━━ Recorded information ━━

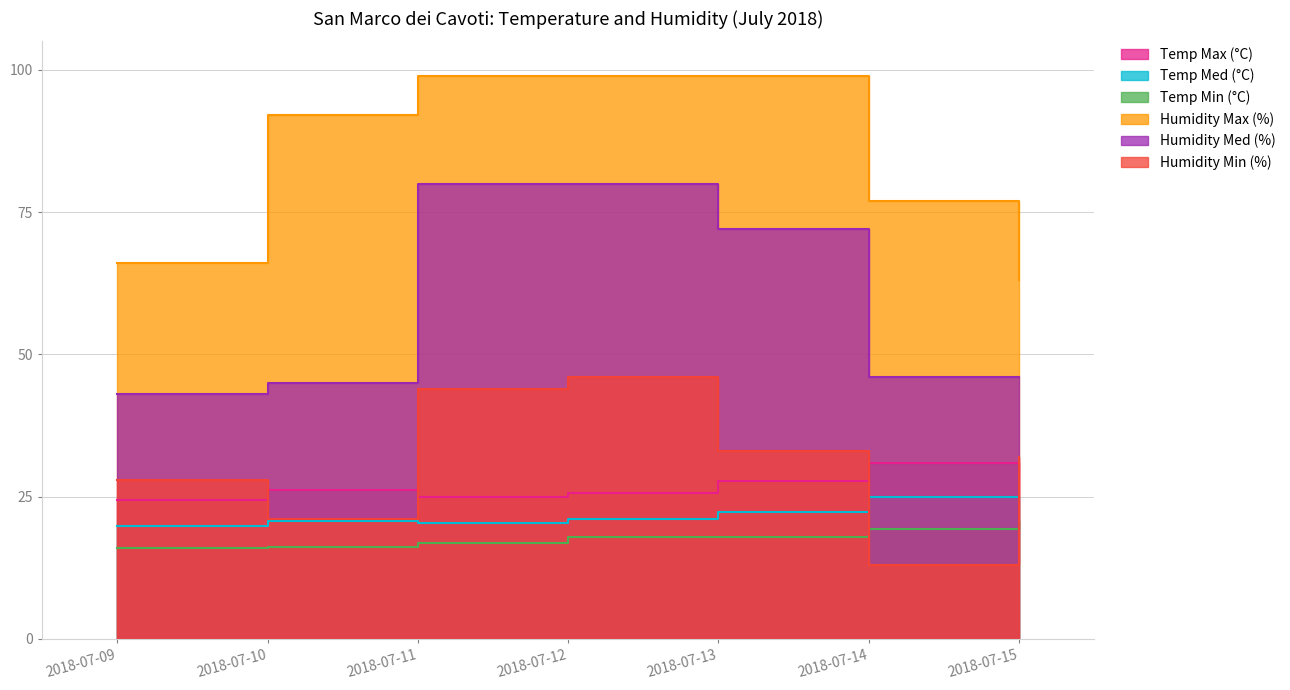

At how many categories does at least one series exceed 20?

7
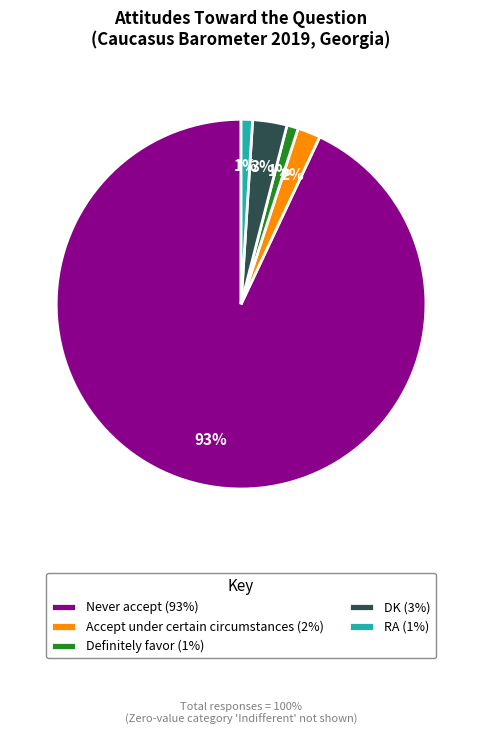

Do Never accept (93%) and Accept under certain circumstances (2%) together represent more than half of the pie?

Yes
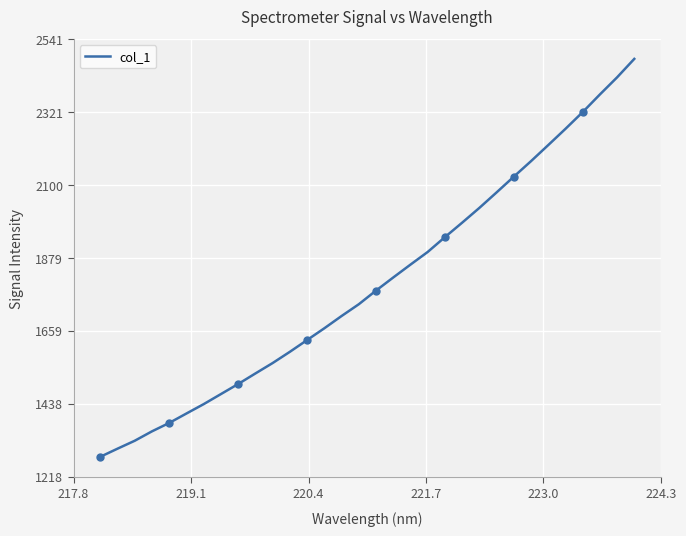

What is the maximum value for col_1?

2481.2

━━━
━━ Recorded information ━━

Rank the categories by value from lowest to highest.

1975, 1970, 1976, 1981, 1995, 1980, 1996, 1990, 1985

━━━
━━ Recorded information ━━

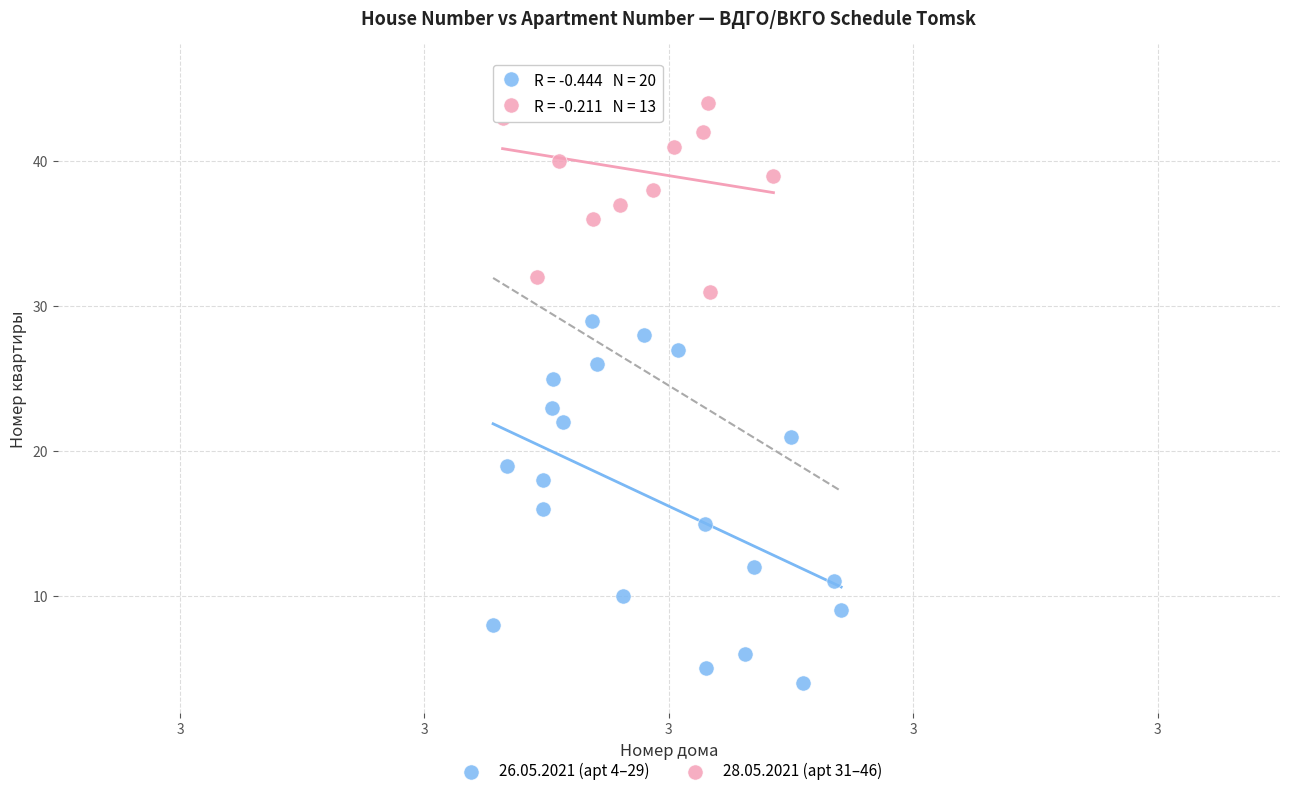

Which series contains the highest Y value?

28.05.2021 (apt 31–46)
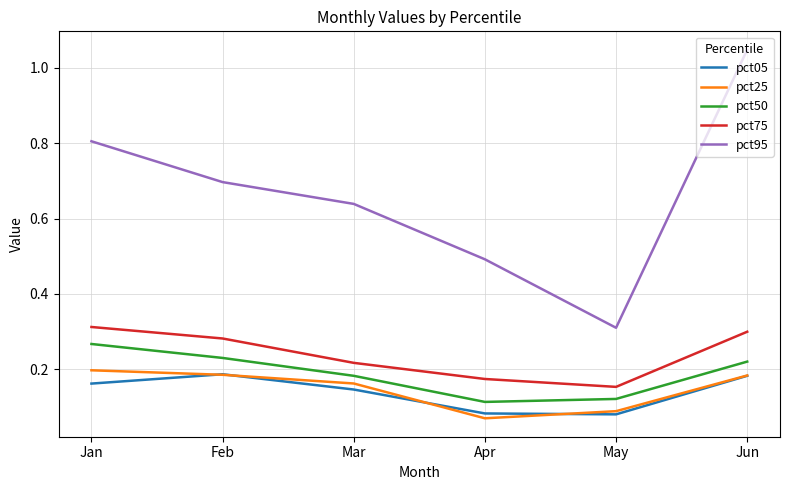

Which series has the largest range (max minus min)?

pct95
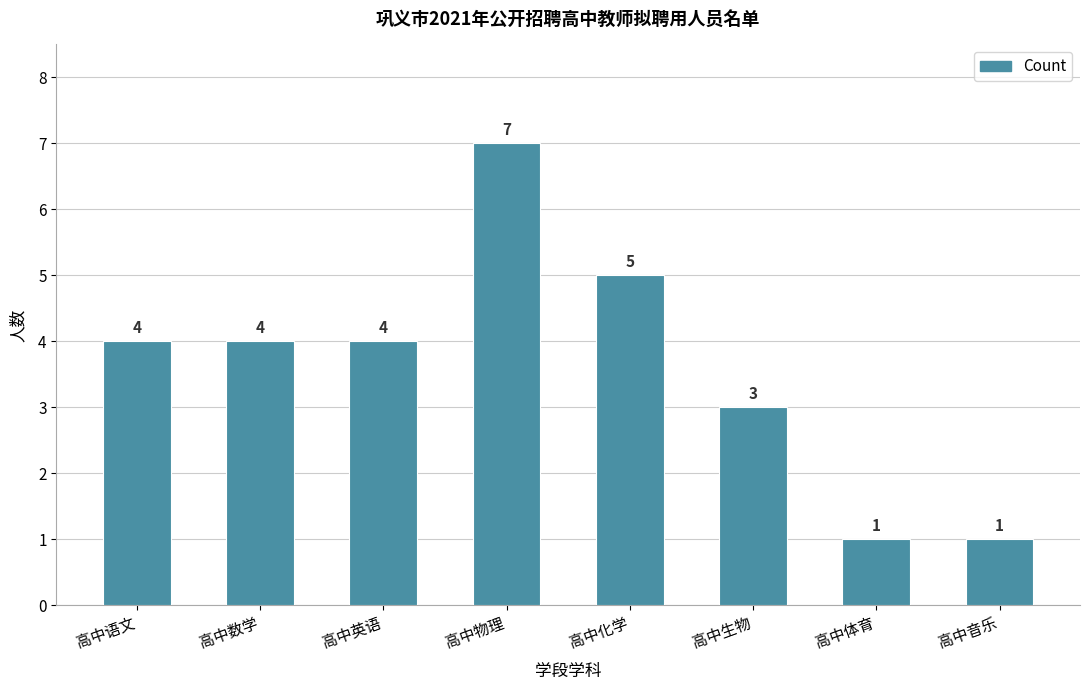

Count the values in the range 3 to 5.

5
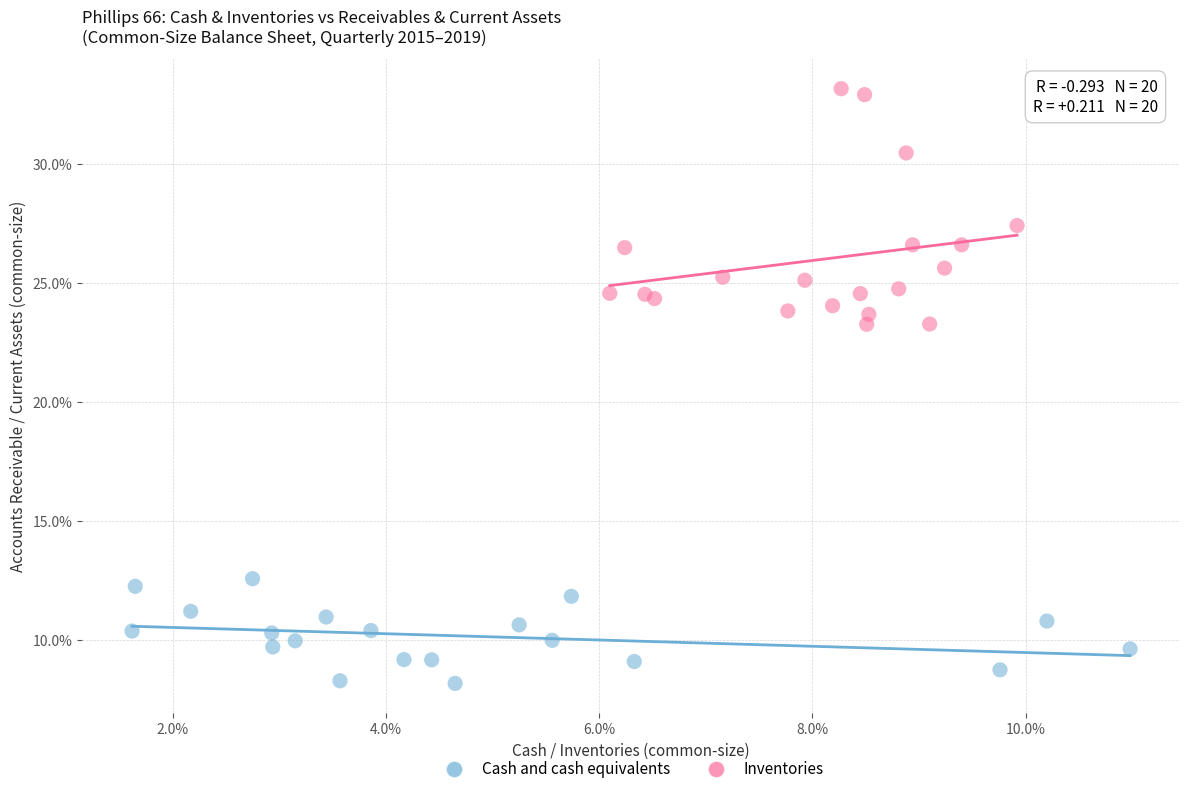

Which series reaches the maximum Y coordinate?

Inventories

━━━

Locate every line in the listing above that contains the word "categories" and copy each one.

At how many categories does at least one series exceed 20?
Rank the categories by value from lowest to highest.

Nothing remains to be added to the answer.